Skip to main content

How to add new datasets?

We will walk through how to add a new dataset into datalab.

1. Clouding your raw dataset​

Put your dataset into a server with downloadable links. For example, you can place your datasets in gdrive folder (But you don't need to put your data here since this is just one example.)
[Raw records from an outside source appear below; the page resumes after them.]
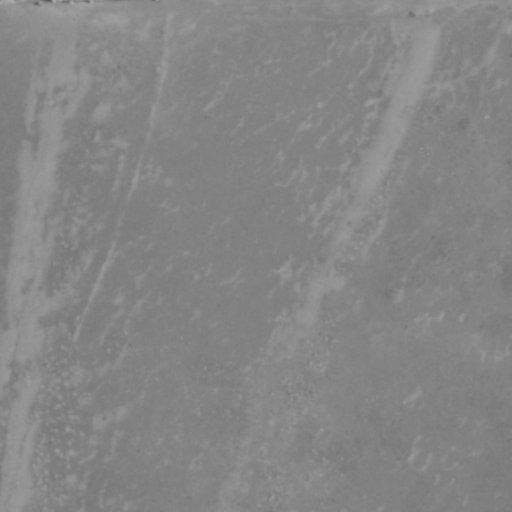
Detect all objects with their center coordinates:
road: (27, 316)
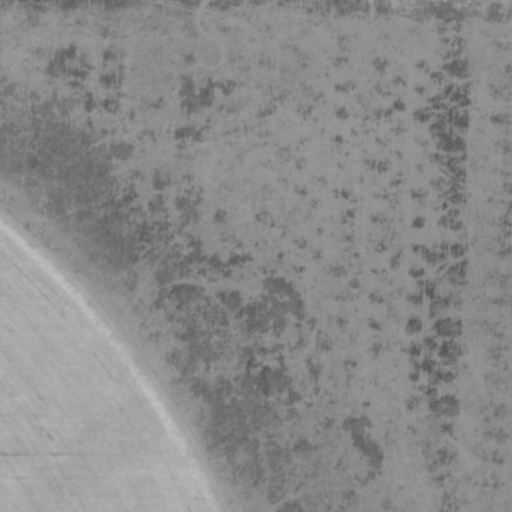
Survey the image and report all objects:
crop: (169, 342)
road: (131, 352)
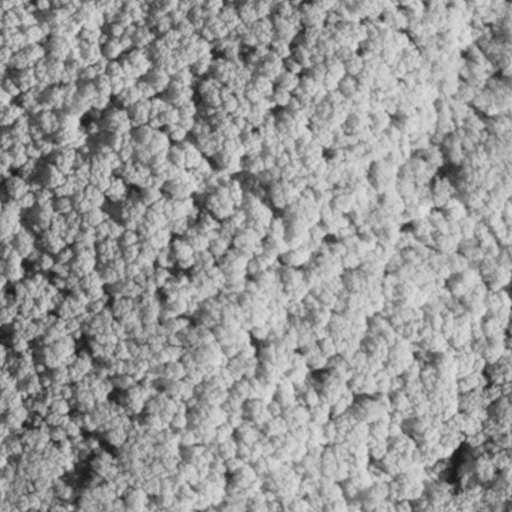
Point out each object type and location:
road: (486, 414)
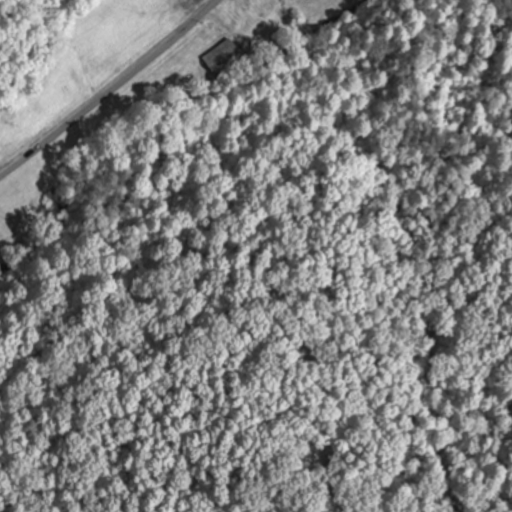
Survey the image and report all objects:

2. Get the downloadable url for datasets​

if your link is from google drive, you need to modify the following template by replacing FILEID with real string

https://drive.google.com/uc?export=download&id=FILEID

You can get FILEID from the link of sharing to any, for example, we can know FILEID is: 1JX8pdQJaDqwzK7fzNs9mM9UY09be29ci from

https://drive.google.com/file/d/1JX8pdQJaDqwzK7fzNs9mM9UY09be29ci/view?usp=sharing, so finally, we have

https://drive.google.com/uc?export=download&id=1JX8pdQJaDqwzK7fzNs9mM9UY09be29ci

3. Create a new folder and write a config python script inside it.​

Suppose the dataset name to be added is ag_news, we need to:

  • create a folder ag_news in DataLab/datasets/
  • create a config script ag_news.py in the above folder, i.e., Datalab/datasets/ag_news/ag_news.py
  • finish the config script based on some provided examples:

4. Test in your local server​

  • enter into Datalab/datasets folder
  • run following python command
   from datalabs import load_dataset
dataset = load_dataset("./ag_news")
print(dataset['train']._info)
print(dataset['train']._info.task_templates)

4. Update your updated information of your dataset​

Once you successfully add a new dataset, please update the table.

NOTE:

  • Usually, using the lower case string for the script name (arxiv_sum.py) while camel case for the class name (ArxivSum).